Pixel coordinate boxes
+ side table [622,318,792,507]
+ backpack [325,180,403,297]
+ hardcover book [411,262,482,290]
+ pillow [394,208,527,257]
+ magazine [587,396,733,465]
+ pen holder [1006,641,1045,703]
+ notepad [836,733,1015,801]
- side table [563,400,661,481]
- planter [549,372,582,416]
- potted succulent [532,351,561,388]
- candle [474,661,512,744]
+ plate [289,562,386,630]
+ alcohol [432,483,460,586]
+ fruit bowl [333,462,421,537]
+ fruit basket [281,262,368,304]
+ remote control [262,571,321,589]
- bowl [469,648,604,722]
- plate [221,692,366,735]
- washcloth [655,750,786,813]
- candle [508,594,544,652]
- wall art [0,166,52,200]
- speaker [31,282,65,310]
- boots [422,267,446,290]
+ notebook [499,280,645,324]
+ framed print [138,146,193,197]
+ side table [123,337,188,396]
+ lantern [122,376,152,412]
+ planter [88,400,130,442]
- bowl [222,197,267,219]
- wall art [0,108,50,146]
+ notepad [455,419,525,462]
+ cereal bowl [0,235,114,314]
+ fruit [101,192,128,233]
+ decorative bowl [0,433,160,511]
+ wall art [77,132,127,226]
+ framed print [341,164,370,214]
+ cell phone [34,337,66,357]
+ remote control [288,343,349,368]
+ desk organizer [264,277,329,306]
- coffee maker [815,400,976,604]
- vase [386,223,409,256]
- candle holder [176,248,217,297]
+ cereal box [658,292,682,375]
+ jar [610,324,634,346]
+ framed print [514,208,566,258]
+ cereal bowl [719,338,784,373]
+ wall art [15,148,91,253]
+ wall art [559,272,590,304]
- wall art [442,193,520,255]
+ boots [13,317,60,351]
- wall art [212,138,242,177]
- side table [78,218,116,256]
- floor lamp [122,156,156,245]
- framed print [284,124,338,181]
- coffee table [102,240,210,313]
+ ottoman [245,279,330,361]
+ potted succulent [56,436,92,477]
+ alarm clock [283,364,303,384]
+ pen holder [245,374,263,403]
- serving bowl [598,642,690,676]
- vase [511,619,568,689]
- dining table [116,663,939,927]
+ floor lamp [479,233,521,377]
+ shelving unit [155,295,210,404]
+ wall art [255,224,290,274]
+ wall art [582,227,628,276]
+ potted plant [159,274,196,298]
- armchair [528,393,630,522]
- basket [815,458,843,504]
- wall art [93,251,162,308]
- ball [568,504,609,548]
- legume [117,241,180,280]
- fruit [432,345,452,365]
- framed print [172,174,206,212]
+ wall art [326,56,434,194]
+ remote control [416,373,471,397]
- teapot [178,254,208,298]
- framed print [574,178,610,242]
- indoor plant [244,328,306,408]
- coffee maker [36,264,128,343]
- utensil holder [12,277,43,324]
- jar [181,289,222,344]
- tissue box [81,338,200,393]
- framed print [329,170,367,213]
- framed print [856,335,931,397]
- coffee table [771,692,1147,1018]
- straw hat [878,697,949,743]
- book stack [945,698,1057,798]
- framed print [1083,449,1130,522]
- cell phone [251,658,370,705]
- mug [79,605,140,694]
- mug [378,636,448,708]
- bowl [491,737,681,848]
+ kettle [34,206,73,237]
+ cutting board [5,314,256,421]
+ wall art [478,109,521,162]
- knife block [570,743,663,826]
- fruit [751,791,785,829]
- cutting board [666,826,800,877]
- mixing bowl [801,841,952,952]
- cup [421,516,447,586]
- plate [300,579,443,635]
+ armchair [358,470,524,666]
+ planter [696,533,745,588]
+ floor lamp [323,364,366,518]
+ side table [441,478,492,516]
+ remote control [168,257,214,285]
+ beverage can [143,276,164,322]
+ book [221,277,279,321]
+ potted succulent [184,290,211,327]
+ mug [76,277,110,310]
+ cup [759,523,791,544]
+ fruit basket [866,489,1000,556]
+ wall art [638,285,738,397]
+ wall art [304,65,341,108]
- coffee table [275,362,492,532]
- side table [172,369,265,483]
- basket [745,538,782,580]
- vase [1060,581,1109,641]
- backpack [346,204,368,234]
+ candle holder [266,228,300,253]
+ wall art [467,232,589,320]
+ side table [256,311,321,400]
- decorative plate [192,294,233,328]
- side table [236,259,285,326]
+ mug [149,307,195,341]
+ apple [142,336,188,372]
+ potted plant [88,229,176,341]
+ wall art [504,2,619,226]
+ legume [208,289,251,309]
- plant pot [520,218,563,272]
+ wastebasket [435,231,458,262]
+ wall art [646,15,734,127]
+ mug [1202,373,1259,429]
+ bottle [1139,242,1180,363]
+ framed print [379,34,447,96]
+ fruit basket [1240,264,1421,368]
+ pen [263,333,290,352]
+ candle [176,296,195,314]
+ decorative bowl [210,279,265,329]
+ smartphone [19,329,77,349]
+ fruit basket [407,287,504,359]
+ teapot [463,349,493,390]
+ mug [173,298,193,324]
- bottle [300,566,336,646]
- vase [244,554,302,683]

- [About this exercise]: Please filter the entries for the word "candle" and copy the lines that have it.

- [Result for this task]:
- candle [474,661,512,744]
- candle [508,594,544,652]
- candle holder [176,248,217,297]
+ candle holder [266,228,300,253]
+ candle [176,296,195,314]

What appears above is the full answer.